A combination of SPs, GTAs and technology-enhanced simulation may be the optimal approach to pelvic and breast examination training. While SPs and GTAs have the advantage of live interaction and feedback, they are typically limited to normal findings whereas simulation may enrich the curriculum with abnormal findings [14]. Further research is needed to determine the optimal approach for incorporating simulators into pelvic and breast examination training. Technology-enhanced simulation may increase clerkship director ratings of pelvic and breast examination training and ability of medical schools to assess these skills at other points in the medical school curriculum.

An additional resource for teaching pelvic and breast examination skills is the APGO Clinical Skills Curriculum Teaching Modules which may be accessed through the APGO website (http://www.apgo.org) under the Basic Clinical Skills heading in the Educational Resources section.

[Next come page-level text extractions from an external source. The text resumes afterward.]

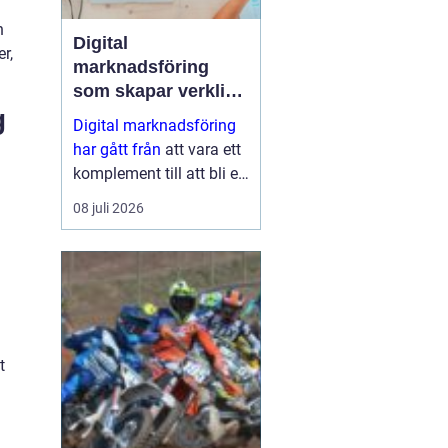
å
n
Digital
r,
marknadsföring
som skapar verkliga
g
resultat
Digital marknadsföring
har gått från
att vara ett
komplement till att bli en
central del i hur företag
08 juli 2026
växer, bygger förtroende
och hittar nya k...
t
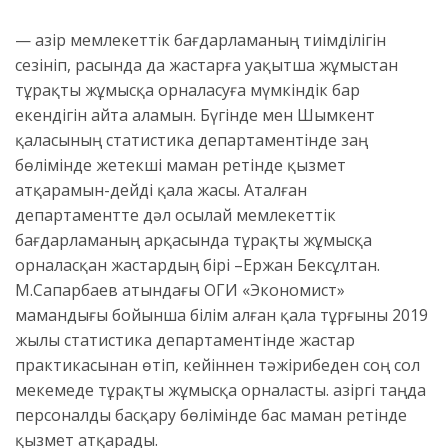
— Қазір мемлекеттік бағдарламаның тиімділігін
сезініп, расында да жастарға уақытша жұмыстан
тұрақты жұмысқа орналасуға мүмкіндік бар
екендігін айта аламын. Бүгінде мен Шымкент
қаласының статистика департаментінде заң
бөлімінде жетекші маман ретінде қызмет
атқарамын-дейді қала жасы. Аталған
департаментте дәл осылай мемлекеттік
бағдарламаның арқасында тұрақты жұмысқа
орналасқан жастардың бірі –Ержан Бексұлтан.
М.Сапарбаев атындағы ОҚГИ «Экономист»
мамандығы бойынша білім алған қала тұрғыны 2019
жылы статистика департаментінде жастар
практикасынан өтіп, кейіннен тәжірибеден соң сол
мекемеде тұрақты жұмысқа орналасты. Қазіргі таңда
персоналды басқару бөлімінде бас маман ретінде
қызмет атқарады.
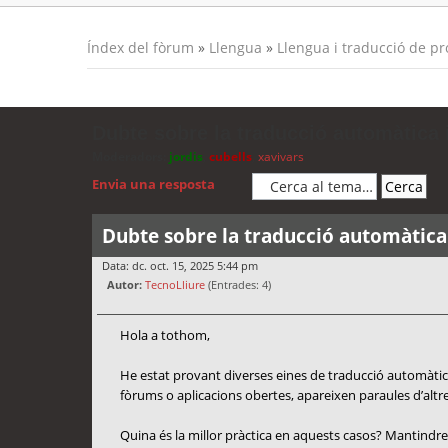
Índex del fòrum
»
Llengua
»
Llengua i traducció de p
Dubte sobre la traducció automàtica i
Moderadors:
jordis
,
cubells
,
xavivars
Envia una resposta
Dubte sobre la traducció automàtica 
Data: dc. oct. 15, 2025 5:44 pm
Autor:
TecnoLliure
(Entrades: 4)
Hola a tothom,
He estat provant diverses eines de traducció automàtica
fòrums o aplicacions obertes, apareixen paraules d’altres
Quina és la millor pràctica en aquests casos? Mantindre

Learning outcomes, best practices, a checklist and a performance assessment are provided for each exam skill. The modules may be useful for educators as resources for curriculum development. They may be utilized for teaching and assessment in a simulation or clinical setting in a more standardized fashion.

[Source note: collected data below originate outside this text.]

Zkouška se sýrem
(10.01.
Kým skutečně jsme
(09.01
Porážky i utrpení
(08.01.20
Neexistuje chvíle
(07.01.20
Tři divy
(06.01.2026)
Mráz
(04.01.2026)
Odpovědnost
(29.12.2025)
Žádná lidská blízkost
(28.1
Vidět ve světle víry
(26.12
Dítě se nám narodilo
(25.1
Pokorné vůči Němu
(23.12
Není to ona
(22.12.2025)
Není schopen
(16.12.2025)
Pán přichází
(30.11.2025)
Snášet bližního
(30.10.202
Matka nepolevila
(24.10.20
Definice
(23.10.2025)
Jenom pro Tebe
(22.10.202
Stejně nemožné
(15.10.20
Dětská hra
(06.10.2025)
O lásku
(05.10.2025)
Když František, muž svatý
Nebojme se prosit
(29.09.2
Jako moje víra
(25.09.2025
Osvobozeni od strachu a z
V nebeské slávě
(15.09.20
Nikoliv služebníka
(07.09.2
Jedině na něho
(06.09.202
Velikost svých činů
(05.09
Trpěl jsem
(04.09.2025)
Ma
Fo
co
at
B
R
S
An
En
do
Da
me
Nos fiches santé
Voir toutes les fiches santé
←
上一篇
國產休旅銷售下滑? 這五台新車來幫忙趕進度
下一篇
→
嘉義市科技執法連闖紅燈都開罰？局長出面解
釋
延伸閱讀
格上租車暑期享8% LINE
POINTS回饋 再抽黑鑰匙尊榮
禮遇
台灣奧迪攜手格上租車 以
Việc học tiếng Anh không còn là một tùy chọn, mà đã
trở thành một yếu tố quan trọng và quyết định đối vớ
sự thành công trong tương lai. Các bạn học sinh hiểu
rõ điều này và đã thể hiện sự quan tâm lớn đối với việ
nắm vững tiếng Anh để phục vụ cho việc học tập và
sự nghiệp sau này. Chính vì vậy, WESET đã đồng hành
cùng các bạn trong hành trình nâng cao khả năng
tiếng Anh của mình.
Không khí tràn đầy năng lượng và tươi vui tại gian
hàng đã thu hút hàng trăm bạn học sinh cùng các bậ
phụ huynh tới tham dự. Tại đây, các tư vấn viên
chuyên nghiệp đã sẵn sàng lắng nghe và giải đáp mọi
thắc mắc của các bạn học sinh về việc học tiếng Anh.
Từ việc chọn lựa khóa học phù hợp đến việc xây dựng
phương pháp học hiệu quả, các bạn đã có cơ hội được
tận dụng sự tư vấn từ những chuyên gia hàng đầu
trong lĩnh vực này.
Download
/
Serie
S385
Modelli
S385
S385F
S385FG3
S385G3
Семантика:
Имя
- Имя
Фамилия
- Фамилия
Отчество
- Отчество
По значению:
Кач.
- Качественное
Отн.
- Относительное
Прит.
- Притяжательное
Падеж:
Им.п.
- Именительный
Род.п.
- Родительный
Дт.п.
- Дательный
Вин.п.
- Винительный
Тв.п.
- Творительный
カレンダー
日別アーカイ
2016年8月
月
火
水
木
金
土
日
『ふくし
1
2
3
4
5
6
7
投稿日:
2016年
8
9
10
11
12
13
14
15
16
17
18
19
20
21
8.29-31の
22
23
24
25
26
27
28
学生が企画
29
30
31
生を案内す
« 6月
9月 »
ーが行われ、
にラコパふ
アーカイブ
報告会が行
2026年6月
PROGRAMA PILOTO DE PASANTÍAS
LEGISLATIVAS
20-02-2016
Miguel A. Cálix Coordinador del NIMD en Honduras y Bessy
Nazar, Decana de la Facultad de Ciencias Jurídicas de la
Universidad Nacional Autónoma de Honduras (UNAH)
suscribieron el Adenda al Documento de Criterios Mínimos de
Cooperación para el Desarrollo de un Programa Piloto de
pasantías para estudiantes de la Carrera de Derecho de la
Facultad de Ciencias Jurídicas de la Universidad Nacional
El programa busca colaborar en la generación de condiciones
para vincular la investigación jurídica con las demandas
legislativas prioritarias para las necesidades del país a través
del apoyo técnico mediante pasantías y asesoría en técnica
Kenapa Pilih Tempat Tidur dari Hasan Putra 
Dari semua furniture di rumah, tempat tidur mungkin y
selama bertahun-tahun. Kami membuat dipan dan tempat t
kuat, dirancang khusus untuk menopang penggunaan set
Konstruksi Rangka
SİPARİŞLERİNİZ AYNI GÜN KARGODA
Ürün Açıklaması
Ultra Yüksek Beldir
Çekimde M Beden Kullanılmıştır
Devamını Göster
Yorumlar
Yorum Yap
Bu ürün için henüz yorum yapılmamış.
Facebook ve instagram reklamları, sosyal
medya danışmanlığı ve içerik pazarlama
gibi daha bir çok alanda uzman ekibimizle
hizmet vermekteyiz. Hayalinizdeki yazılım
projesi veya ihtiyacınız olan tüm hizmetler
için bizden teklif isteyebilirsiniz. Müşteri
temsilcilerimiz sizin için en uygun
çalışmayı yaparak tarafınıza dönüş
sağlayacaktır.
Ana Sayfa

Our study is limited by the 70% response rate. It is possible that the results of our survey are skewed due to selection bias. All clerkship directors at LCME-accredited medical schools did not respond and thus the data may not be representative of all schools. In addition, the data may be limited by recall bias and accuracy of reporting. In particular, the Ob/Gyn clerkship directors may not have accurate data regarding the pelvic and breast exam skills teaching and curriculum on the internal medicine, surgery and family medicine clerkships. While our survey assessed clerkship director satisfaction with the pelvic and breast examination skill curricula, we did not investigate why clerkship directors were or were not satisfied or how to improve clerkship director satisfaction. Lastly, due to the anonymous nature of the survey, we were unable to attribute specific qualities and characteristics to the most highly rated and the lowest rated training programs.

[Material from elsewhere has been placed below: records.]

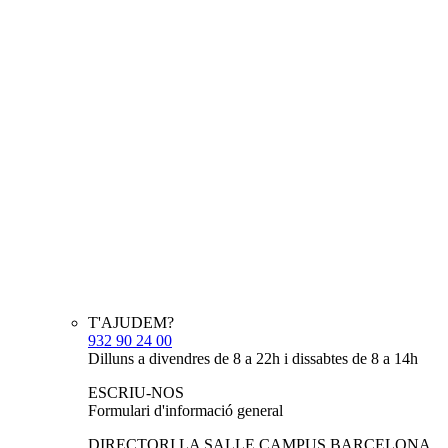
T'AJUDEM?
932 90 24 00
Dilluns a divendres de 8 a 22h i dissabtes de 8 a 14h
ESCRIU-NOS
Formulari d'informació general
DIRECTORI LA SALLE CAMPUS BARCELONA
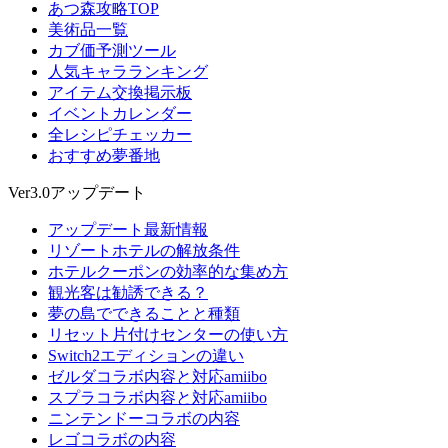
あつ森攻略TOP
美術品一覧
カブ価予測ツール
人気キャラランキング
アイテム交換掲示板
イベントカレンダー
全レシピチェッカー
おすすめ夢番地
Ver3.0アップデート
アップデート最新情報
リゾートホテルの解放条件
ホテルクーポンの効率的な集め方
観光客は勧誘できる？
夢の島でできることと種類
リセット片付けセンターの使い方
Switch2エディションの違い
ゼルダコラボ内容と対応amiibo
スプラコラボ内容と対応amiibo
ニンテンドーコラボの内容
レゴコラボの内容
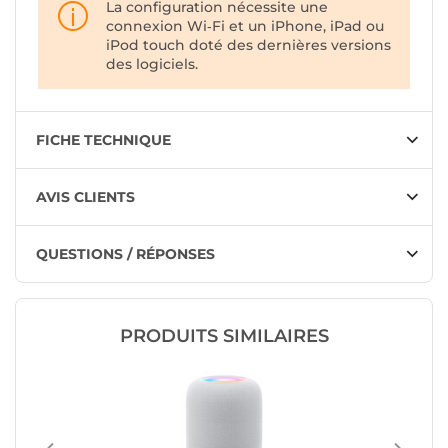
La configuration nécessite une
connexion Wi‑Fi et un iPhone, iPad ou
iPod touch doté des dernières versions
des logiciels.
FICHE TECHNIQUE
AVIS CLIENTS
QUESTIONS / RÉPONSES
PRODUITS SIMILAIRES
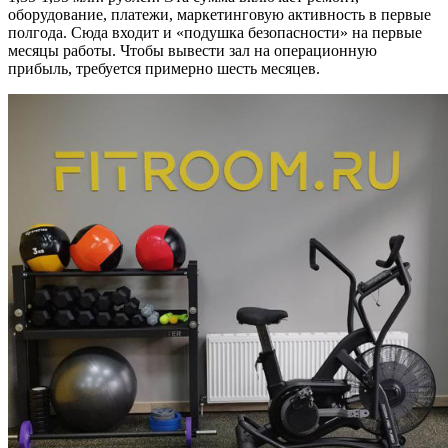
оборудование, платежи, маркетинговую активность в первые
полгода. Сюда входит и «подушка безопасности» на первые
месяцы работы. Чтобы вывести зал на операционную
прибыль, требуется примерно шесть месяцев.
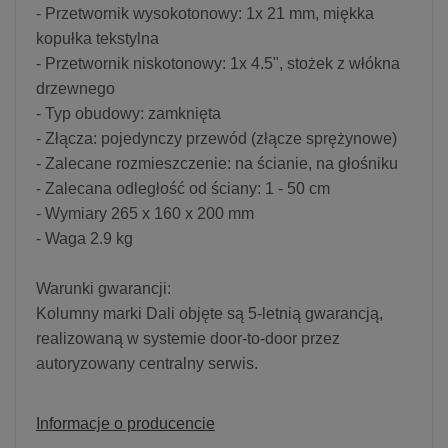
- Przetwornik wysokotonowy: 1x 21 mm, miękka
kopułka tekstylna
- Przetwornik niskotonowy: 1x 4.5", stożek z włókna
drzewnego
- Typ obudowy: zamknięta
- Złącza: pojedynczy przewód (złącze sprężynowe)
- Zalecane rozmieszczenie: na ścianie, na głośniku
- Zalecana odległość od ściany: 1 - 50 cm
- Wymiary 265 x 160 x 200 mm
- Waga 2.9 kg
Warunki gwarancji:
Kolumny marki Dali objęte są 5-letnią gwarancją,
realizowaną w systemie door-to-door przez
autoryzowany centralny serwis.
Informacje o producencie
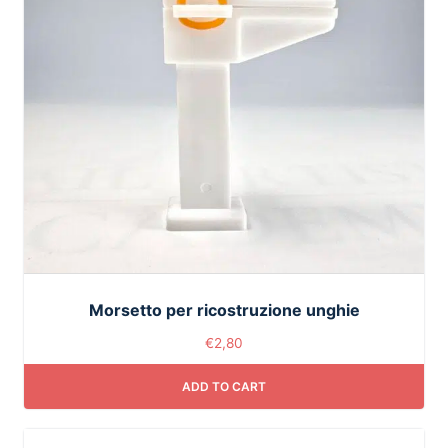
Morsetto per ricostruzione unghie
€
2,80
ADD TO CART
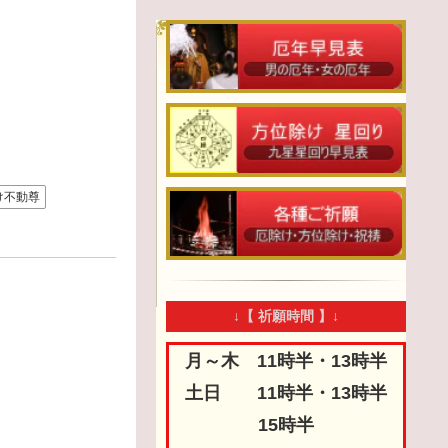
け不動尊
↓【 祈願時間 】↓
月～木 11時半・13時半
土日 11時半・13時半
15時半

The data derived from our survey provide observations we can use to devise specific and focused hypothesis driven studies leading to improvement in educational curricula. Future areas of study will focus on optimal timing of teaching pelvic and breast examination skills within the curriculum, the most effective and cost-effective teaching and assessment approaches, the optimal and minimum number of examinations for skill mastery, and student satisfaction and comfort associated with various teaching modalities. Future investigation may also focus on the impact of the pelvic and breast examination curricula on student competence in performing the pelvic and breast examinations, overall satisfaction with the obstetrics and gynecology clerkship, clerkship performance, and long-term interest in pursuing a career in women’s health including obstetrics and gynecology.

Conclusions

Although the AAMC Pre-clerkship Clinical Skills Education Task Force recommended that students should enter clerkships at the advanced beginner level for performing a pelvic and breast examination, there is scant literature regarding the optimal timing or approach for teaching and assessment of pelvic and breast examination skills. Our survey showed that pelvic and breast examinations are most commonly taught during the Ob/Gyn clerkship using GTAs, simulation trainers and clinical patients, and are assessed by direct faculty observation during the Ob/Gyn clerkship. While the majority of Ob/Gyn clerkship directors were not highly satisfied with either pelvic or breast examination training programs, they were less likely to describe their breast examination training programs as excellent as compared to pelvic examination training—overall suggesting an opportunity for improvement.